Protesters fail in JR bid over "incorrect" planning guidance
An attempt to judicially review Manchester City Council’s decision to allow construction of a nine story block of student accommodation in Hulme has failed.
Opponents in the Block the Block campaign said when launching the judicial review that planning officers gave incorrect guidance, and failed to give reasons for deviating from a previous decision.
Roger Howard, a member of the campaign, told HHJ Stephen Davies, sitting as a High Court judge, that planning permission was invalidated because the advice given by planning officers in their written report and oral advice to the planning committee were materially misleading.
The council in June 2024 gave consent to developer Curlew Alternatives Eighth Property.
Mr Howard issued his claim on two grounds, both of which the judge dismissed.
The first was that officers materially misled the committee try saying there was no planning policy basis for refusing the application pursuant to its November 2023 ‘minded to refuse’ resolution.
His second ground said officers materially misled the committee in advising that members could not refuse to grant planning permission for the application but, instead had to state they were ‘minded to refuse’ the application and wait for it to come to the next meeting.
Mr Howard’s skeleton argument submitted: “The committee had already articulated a draft reason for refusal as recorded in the minutes of the previous meeting. Officers were asked to articulate the reason for refusal. It is not wholly clear why they did not do what was directed.
“Officers appear to have considered that they needed to identify a policy basis for the reason for refusal. While identifying a policy basis is obviously sensible, it is not a legal requirement. But moreover there is no explanation why officers did not support the proposed reason for refusal that due to the development proposed having an adverse impact on the balance and sustainability of the neighbourhood and also because of the disamenity brought by the application the proposal was considered to be inconsistent with the criteria in H.12(4) and (6) of the Core Strategy and paragraphs 64 and 96 of the NPPF..”
In response, the council said it was wrong to contend that the planning officers' obligation was to act in accordance with the committee's wishes as expressed at the previous meeting.
It said the planning officers were both entitled and obliged to consider the reasons given for refusal in their capacity as professionals and then to advise the committee “regardless of whether or not it was what the committee wanted to hear, and regardless of whether or not it accorded with the view of the committee as expressed in the passing of the minded to refuse motion passed at the last meeting”.
HHJ Stephen Davies said he agreed with Manchester’s submission.
He explained: “There is no legal basis for concluding that the planning officer had a positive obligation to do anything other than provide the planning committee with the relevant information they needed to make their decision, including information as to the relevant policies, without material misrepresentation.

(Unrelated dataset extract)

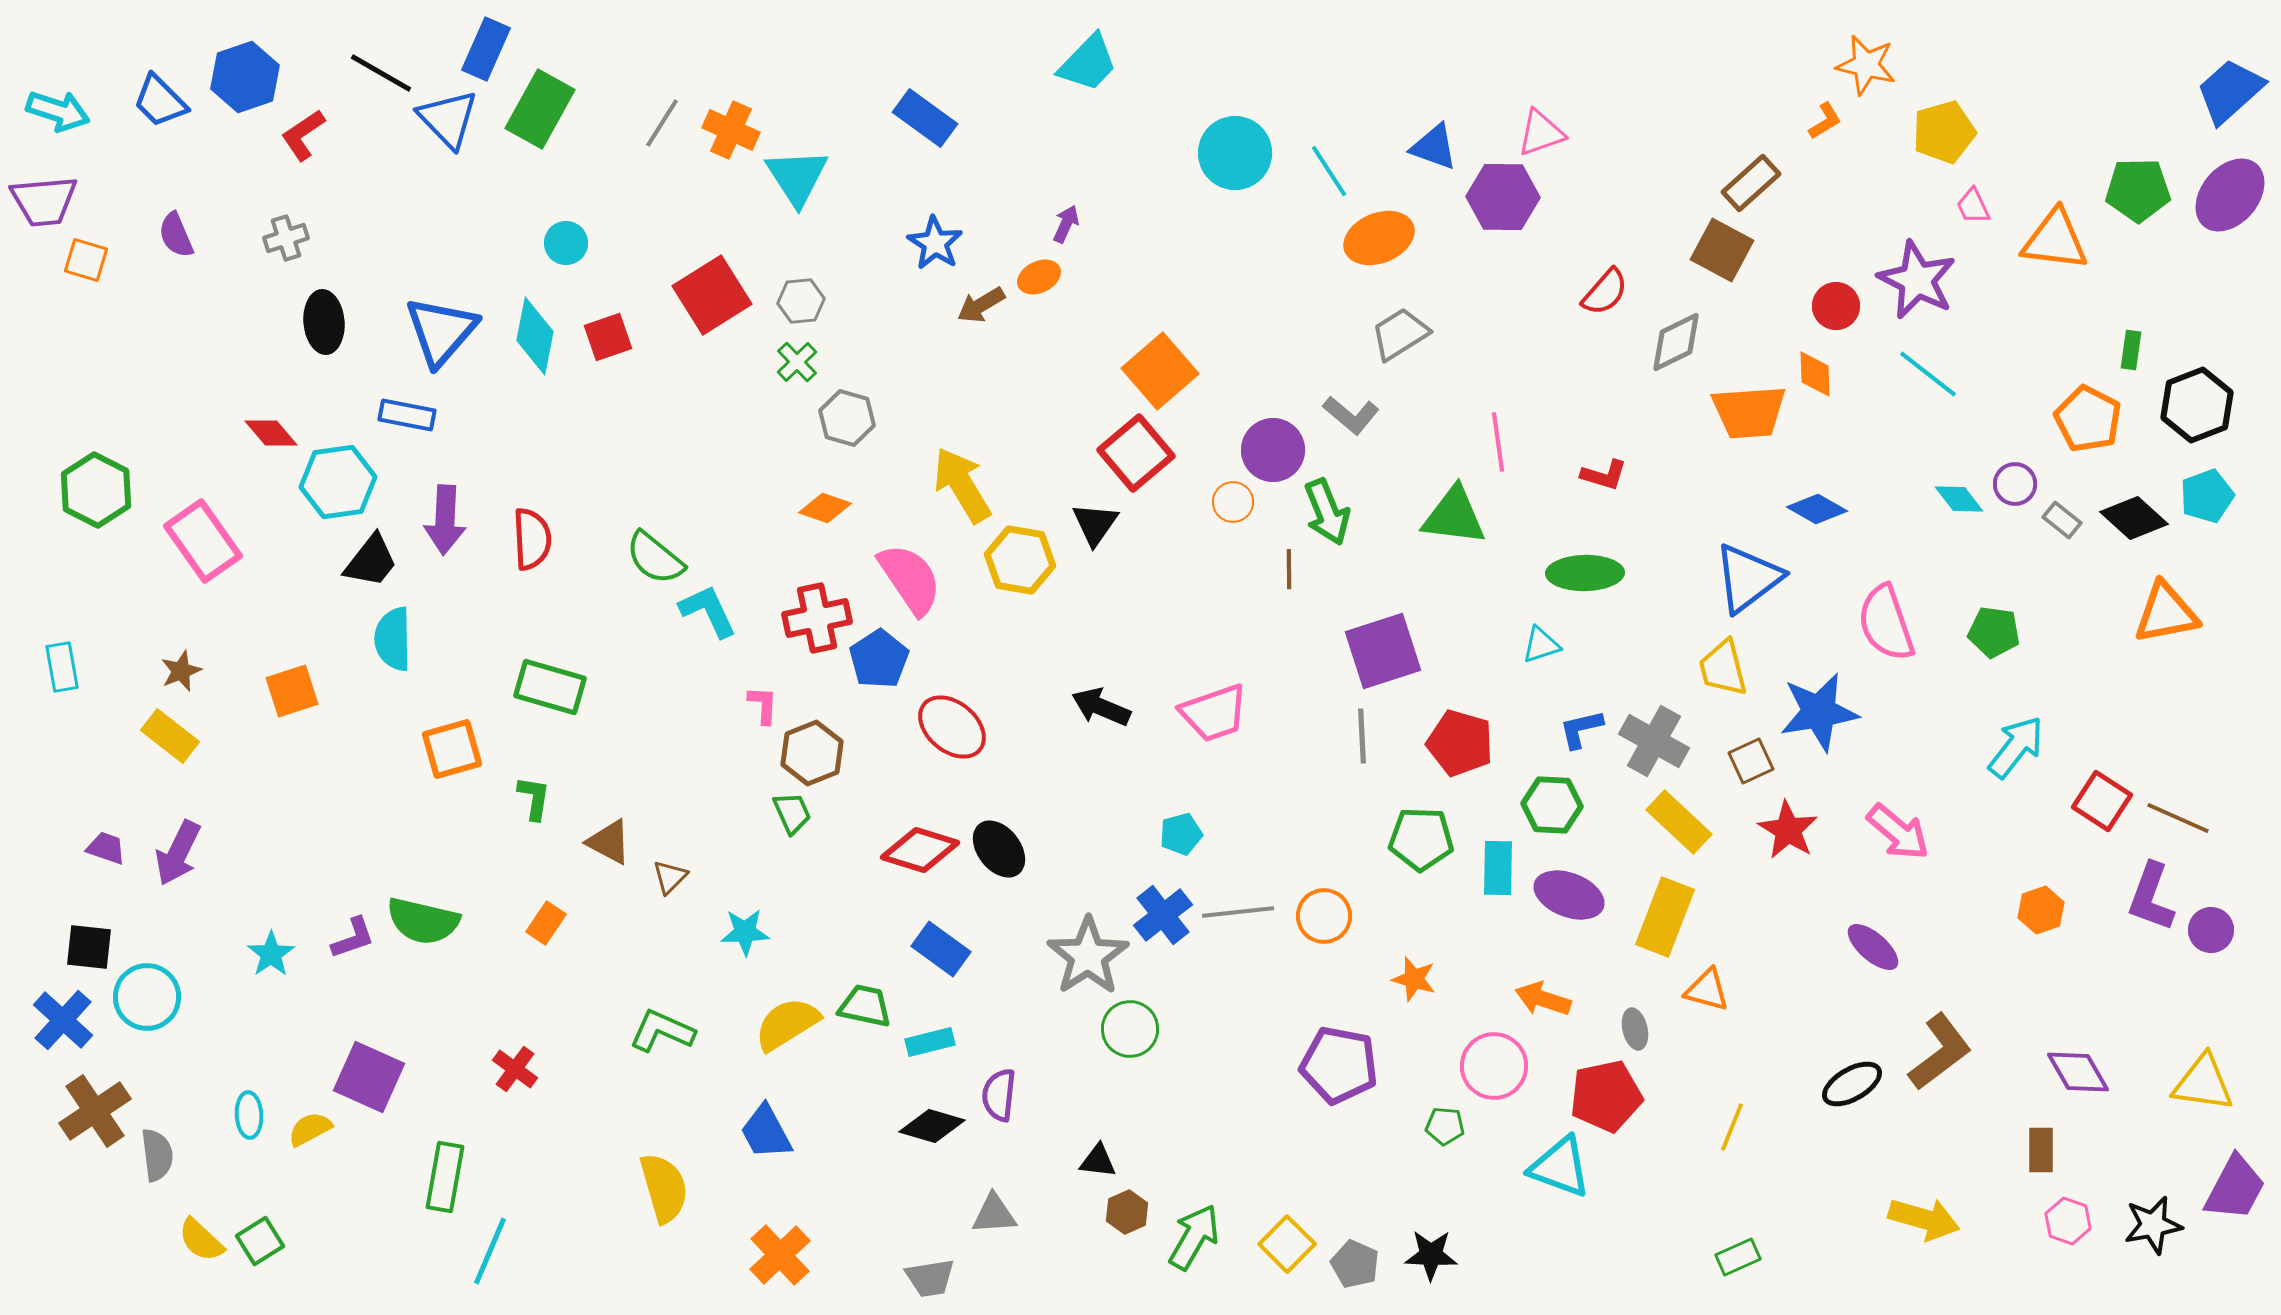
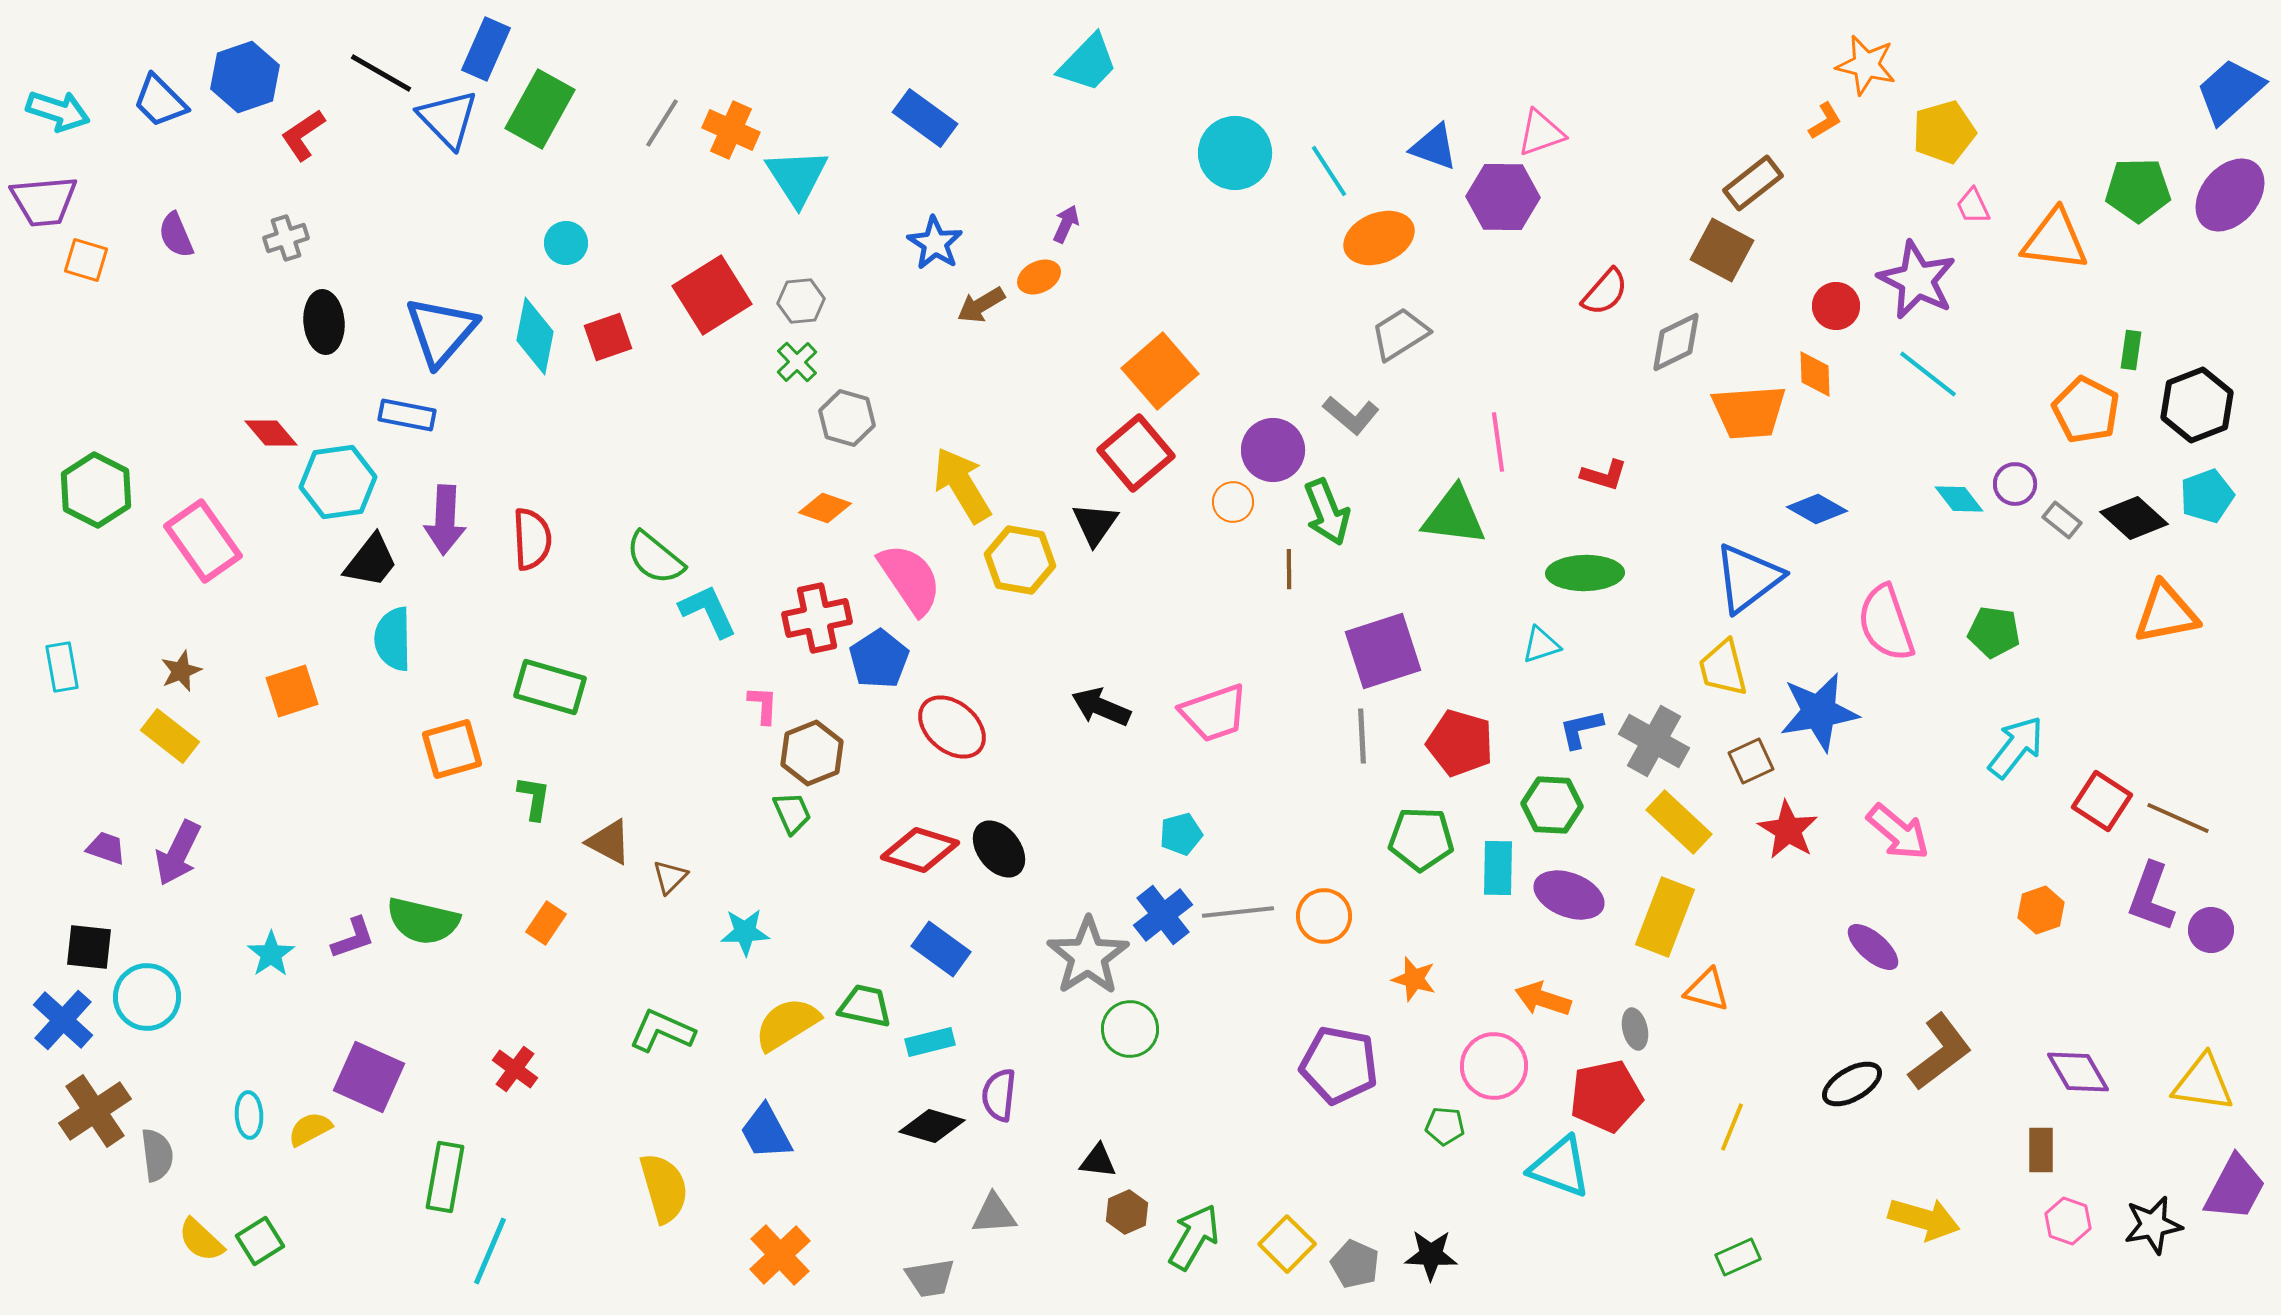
brown rectangle at (1751, 183): moved 2 px right; rotated 4 degrees clockwise
orange pentagon at (2088, 419): moved 2 px left, 9 px up
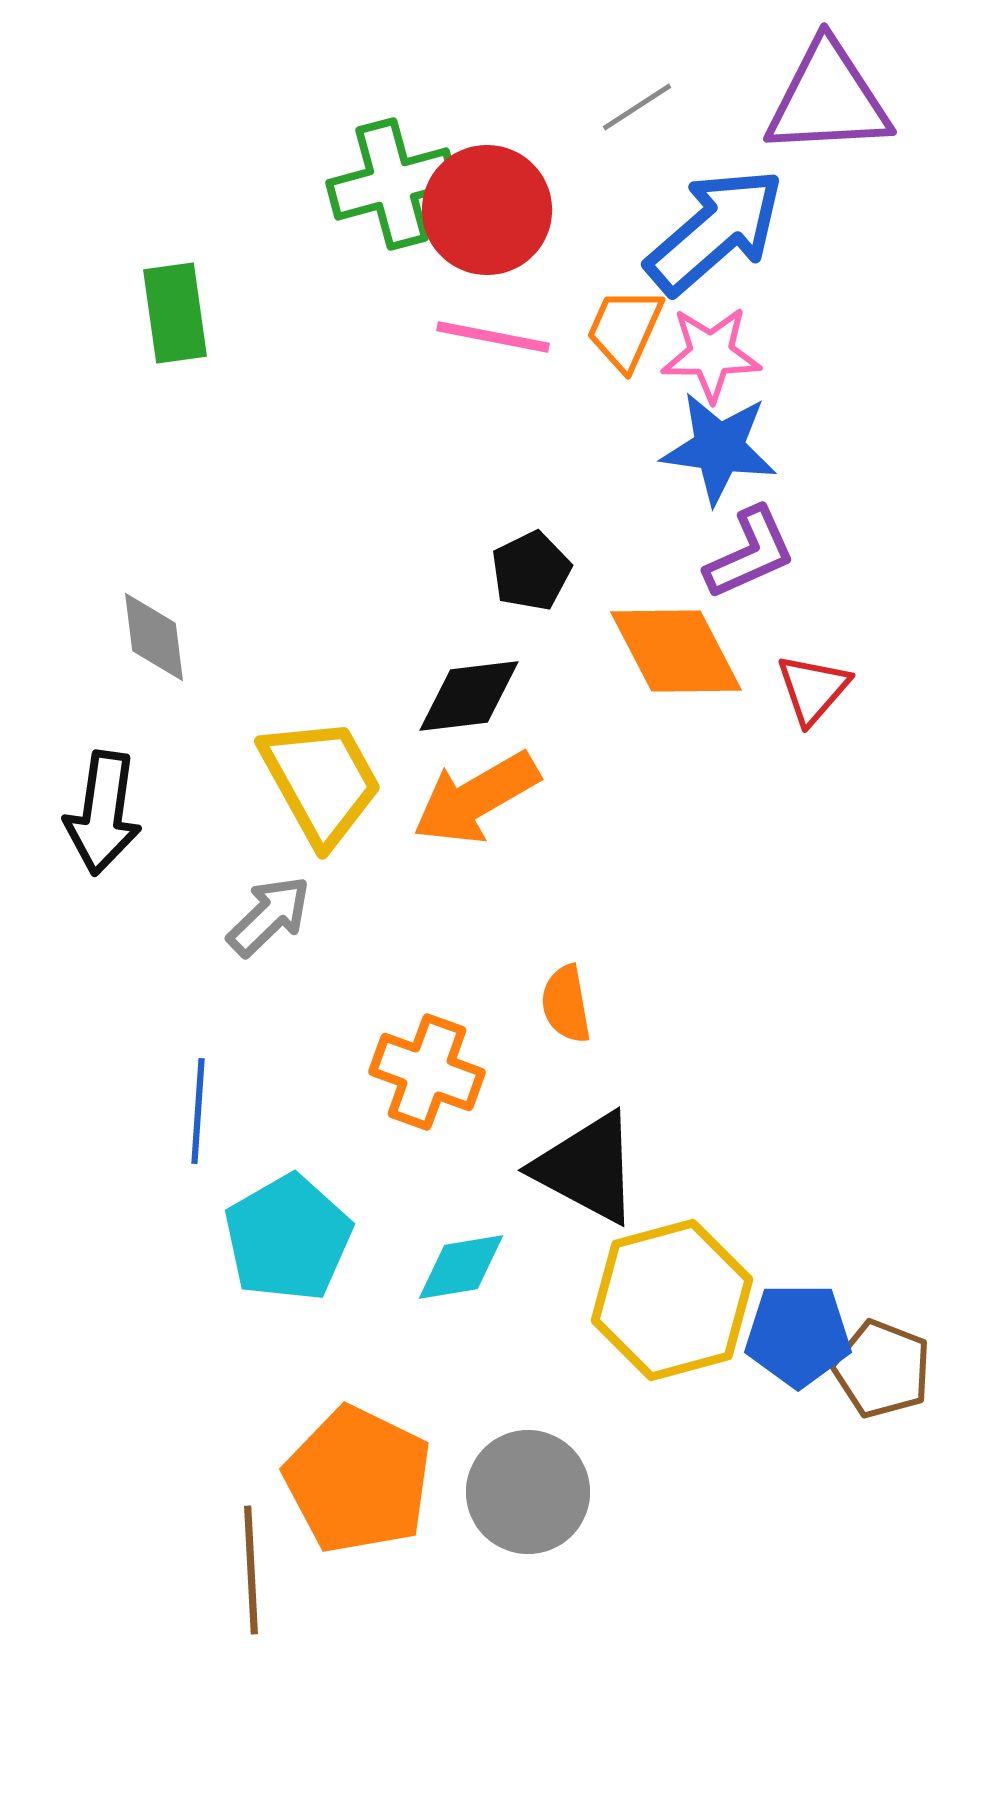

“The planning officer was also entitled to give their advice as to the planning merits, as long as they did not materially misrepresent the position. They were not obliged to draft reasons for the planning committee on the basis that the planning committee might decide to maintain their decision, even though that decision was contrary to the planning officer's further advice.
“Still less were they obliged to draft reasons stating that the refusal was in accordance with relevant policy, even if they did not agree that it was.”
Mr Howard had argued that the officer’s report was materially misleading because it stated: “If members resolve to refuse the application contrary to this very clear advice, they would have to use the information in the above paragraph [i.e. the reason for the previous minuted minded to refuse decision] which has no planning policy basis”.
HHJ Stephen Davies said: “In my judgment, this submission seeks to isolate and take this part of the introduction out of context. That is because it appears immediately after the statement that the planning officers ‘do not consider that there is a policy-based reason to refuse this proposal’.
“In other words, it was being made clear that this was the planning officers’ view and their advice, on a matter of policy application not on a matter of policy interpretation.”
The judge said it “cannot credibly be submitted” that the committee could have been materially misled by this sentence, read in context, into believing that there was no planning policy which could justify a refusal.
Nor could it credibly be submitted, he said, that the committee could have read the sentence in this way and, “in consequence, simply not troubled to read the whole officers’ report because there was no point”.
Reading the officers’ report in full made it clear officers thought the application could not be refused on the basis of relevant policy.
The judge there was “nothing in” the second ground as it “cannot credibly be submitted that it was materially misleading” for the planning officers to express the view that if an additional reason concerning height was relied on for refusing it should be the subject of a ‘minded to refuse’ decision.